EXERCISES
1. Reproduce a section of the coffee-roasting post word for word: begin at the words "That having been" and stop after "for air flow.".
2. In the coffee-roasting post, who will lead the week-long class that the writer received a scholarship to attend?

PASSAGE PROVIDED
-=-=-=-=-
Naturally, I ordered my green coffee beans straight away. And, as a new enthusiast, ( a little bit of knowledge is a dangerous thing) I should like to start correcting people and point out that coffee beans are actually coffee seeds. Don't feel badly. We all just call them "beans". I throw this out for when one wishes to impress upon one's  constituents how knowledgeable one is on the subject.

That having been said imagine how annoying I'll be a year from now.

The above is a lovely sample package from the aforementioned website. I have 4 varieties of beans, from 4 different continents to slurp and then "Golum" upon.

To the right is a photo of the whirring of the beans inside the popper, inside my garage and, on top of a mesh grate I created for air flow.

I'll admit it, there's a knack to all this that I haven't nearly mastered yet. I've accidently roasted a batch of the best coffee I've had in a long, long time using the Aeropress brew/steep system that I bought in combination with the all-important burr grinder I "needed".

At the same time, I have also accidentally made something that tasted like grainy, earwax-poison with a dash of lemon verbena (I think this description bodes well for my slurping abilities in distinguishing flavors!). It all spells progress to me!
Well, back to the "grind" and here I speak of the drum carder. The wind is about to shift again back off of the lake and, when it does, I'll be blending a bunch of scrumptious wool for spinning, felting and classes! I've been invited  to teach another felting class for the Duluth Art Institute and, more importantly, I also just received a scholarship to head off to Madeline Island for a week-long class with Chad Alice Hagen. I enjoy sharing what I learn but, learning from others is the ultimate! Perhaps she would welcome a cup of Ethiopian roasted at a Full City +. (Impressive right?)
-=-=-=-=-
RECORDS SHOWN
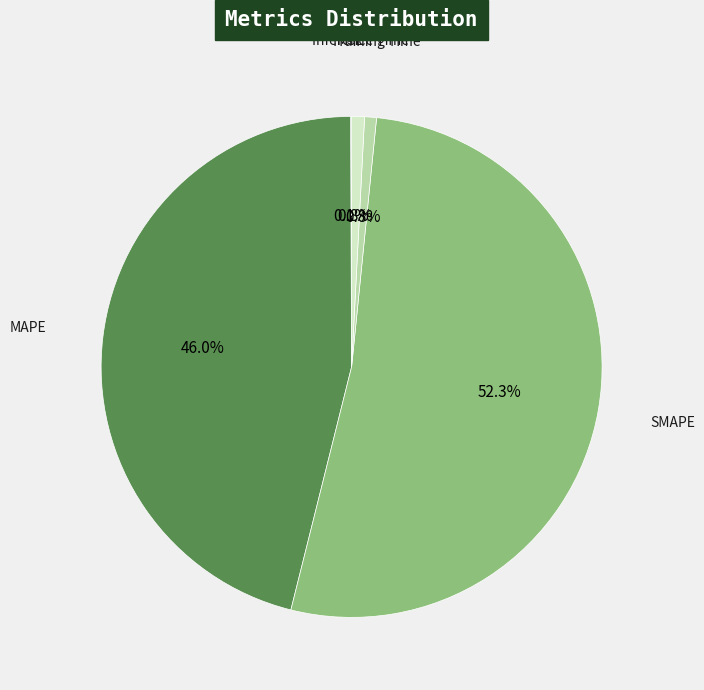

Is it true that Inference Time is 13% of the pie?

False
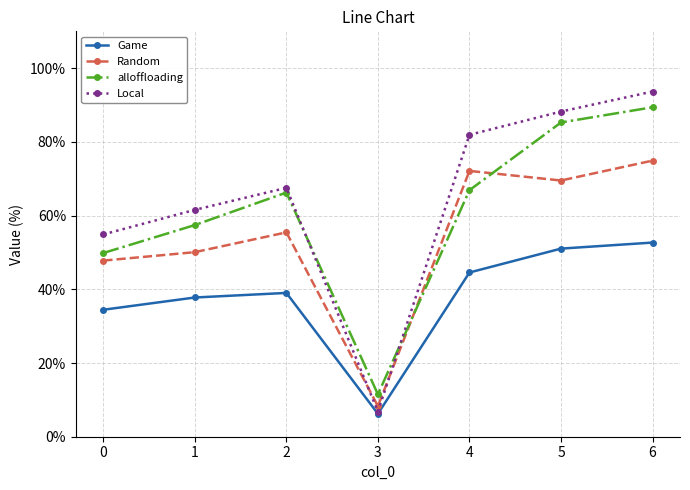

Where do Random and Local first cross each other?

2 and 3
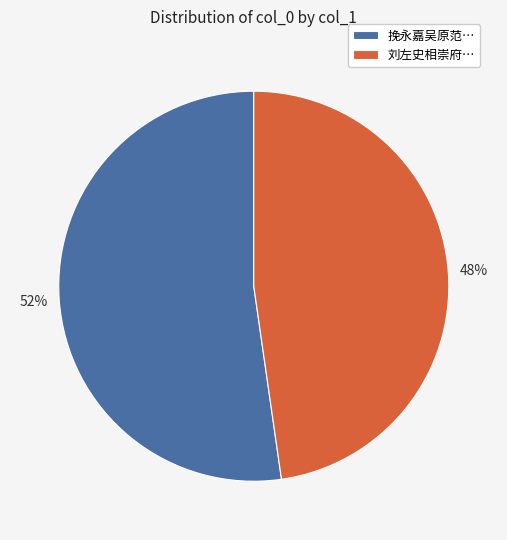

The 挽永嘉吴原范… slice represents 52% of the pie. True or false?

True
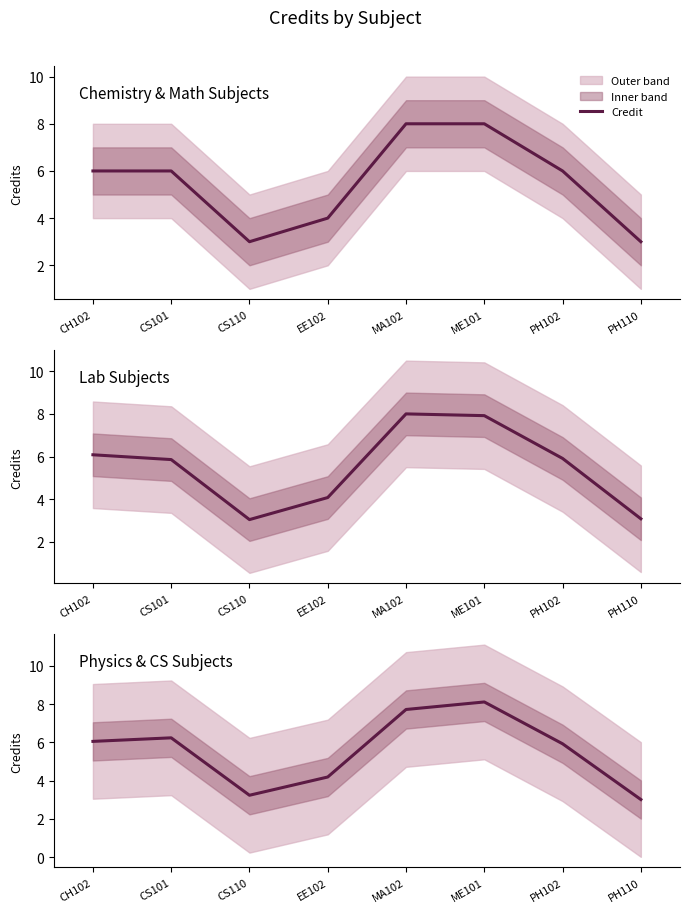

What is the label of the 1st point from the right?

PH110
-=-=-=-=-
ANSWERS FOR THE EXERCISE
1.
That having been said imagine how annoying I'll be a year from now.

The above is a lovely sample package from the aforementioned website. I have 4 varieties of beans, from 4 different continents to slurp and then "Golum" upon.

To the right is a photo of the whirring of the beans inside the popper, inside my garage and, on top of a mesh grate I created for air flow.

2. Chad Alice Hagen.